Das Ergebnis der Stichprobe überrascht. Das Bundesamt für Landwirtschaft sagt, Hors-Sol-Produkte würden im Vergleich zu anderen Anbauformen nebst weniger Wasser und Dünger auch weniger Pestizide benötigen («Saldo» 3/19). Das Problem bei Hors-Sol: Für die Produktion braucht es deutlich mehr Energie, und auch qualitativ ist das Gemüse nicht gleichwertig (K-Tipp 19/2016).
Händler müssen Hors-Sol-Ware nicht als solche deklarieren. Nur Coop und Globus geben an, bei allen Produkten diese Anbauform anzuzeigen. Der K-Tipp fand hier Tomaten, die mit Hors-Sol deklariert waren. Lidl beschriftet Schweizer Hors-Sol-Ware, bei jener aus dem Ausland sei dies «aufgrund der vielen Produzenten nicht immer möglich». Keine Infos erhalten Konsumenten bei Aldi, Denner, Jelmoli, Migros und Spar. Laut Migros stammen etwa 85 Prozent ihrer Tomaten aus Hors-Sol-Produktion. Wer darauf verzichten will: Im Biolandbau ist Hors-Sol verboten.
So wurde getestet
Der K-Tipp liess 20 frische Tomatenproben durch zwei Labors untersuchen. Die Prüfkriterien:
Pestizide: Die Experten prüften die Tomaten auf rund 600 Pestizide.

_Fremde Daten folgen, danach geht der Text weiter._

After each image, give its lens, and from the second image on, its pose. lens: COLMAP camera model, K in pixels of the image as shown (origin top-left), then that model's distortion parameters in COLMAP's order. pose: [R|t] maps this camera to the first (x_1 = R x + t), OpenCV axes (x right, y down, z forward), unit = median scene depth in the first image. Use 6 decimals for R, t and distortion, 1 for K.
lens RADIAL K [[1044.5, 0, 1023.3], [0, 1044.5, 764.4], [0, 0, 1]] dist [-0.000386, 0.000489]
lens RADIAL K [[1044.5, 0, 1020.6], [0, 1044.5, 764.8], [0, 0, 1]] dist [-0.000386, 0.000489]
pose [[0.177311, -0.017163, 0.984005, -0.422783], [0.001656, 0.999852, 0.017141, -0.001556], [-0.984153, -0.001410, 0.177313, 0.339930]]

Lycopin: Der Pflanzenfarbstoff soll vor Herz-Kreislauf-Krankheiten schützen und das Krebsrisiko senken. Bei Tomaten schützt Lycopin die Zellen vor den Sonnenstrahlen. Das heisst: Je mehr Sonne und Hitze, desto reifer die Tomaten und desto mehr Lycopin.

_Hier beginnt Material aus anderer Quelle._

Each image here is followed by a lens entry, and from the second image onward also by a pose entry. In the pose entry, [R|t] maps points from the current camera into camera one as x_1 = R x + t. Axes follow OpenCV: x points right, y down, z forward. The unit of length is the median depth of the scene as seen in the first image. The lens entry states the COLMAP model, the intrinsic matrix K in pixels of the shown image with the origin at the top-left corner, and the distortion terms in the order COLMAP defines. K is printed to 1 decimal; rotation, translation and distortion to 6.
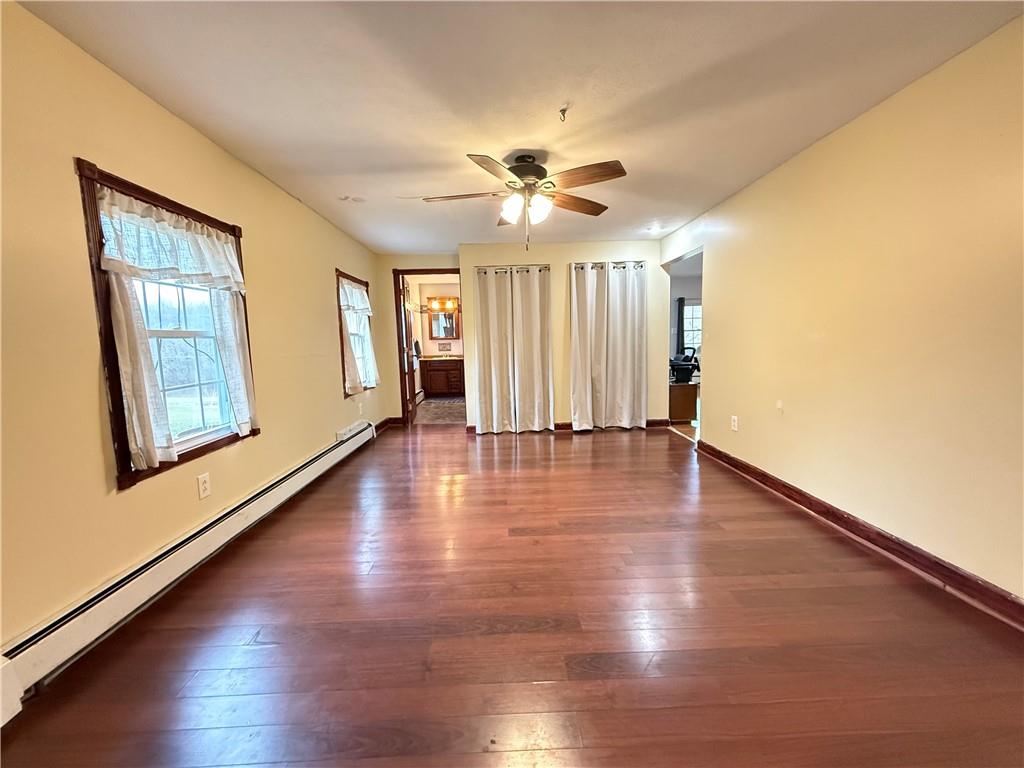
lens RADIAL K [[410.7, 0, 511.9], [0, 410.7, 382.8], [0, 0, 1]] dist [0.000244, 0.000147]
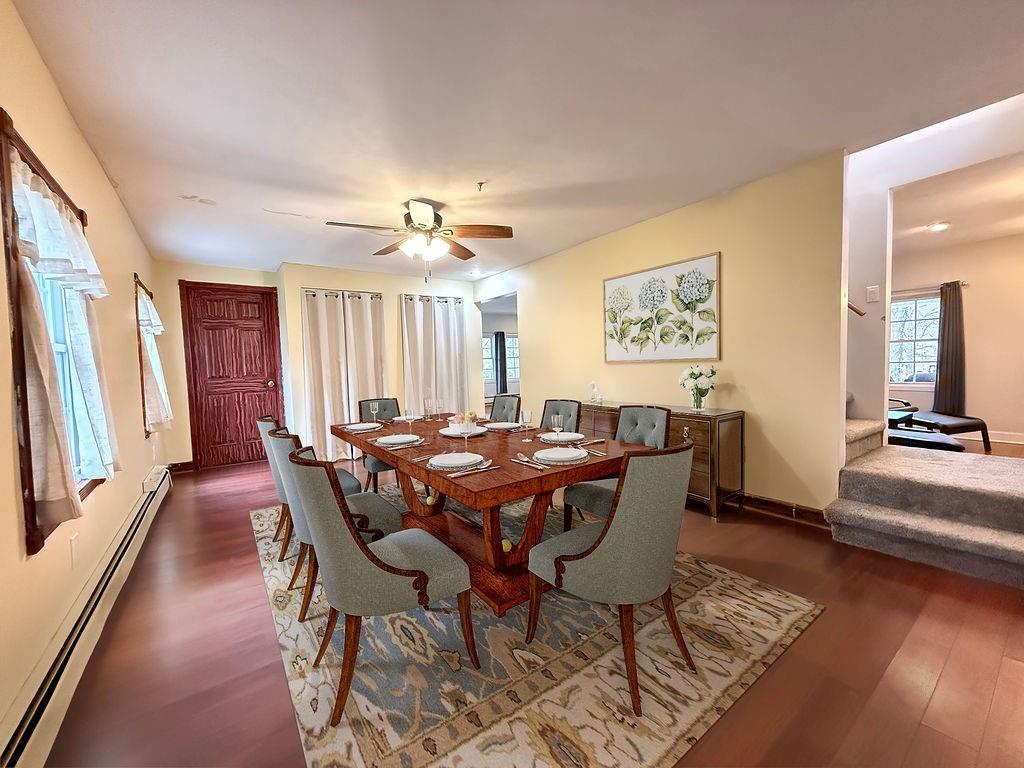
lens RADIAL K [[410.7, 0, 511.9], [0, 410.7, 382.8], [0, 0, 1]] dist [0.000244, 0.000147]
pose [[0.827571, -0.025704, 0.560772, -0.264835], [0.067193, 0.996305, -0.053495, 0.021918], [-0.557325, 0.081951, 0.826240, -0.039410]]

Solanin: Tomaten bilden diesen giftigen und hitzestabilen Bitterstoff. Er findet sich vor allem im grünen Stielansatz. Viel davon enthalten unreife, grüne Tomaten. Bei einer leichten Vergiftung leiden Betroffene an Kopfweh, Durchfall und Erbrechen. Das Labor fand bei keiner Probe Solanin.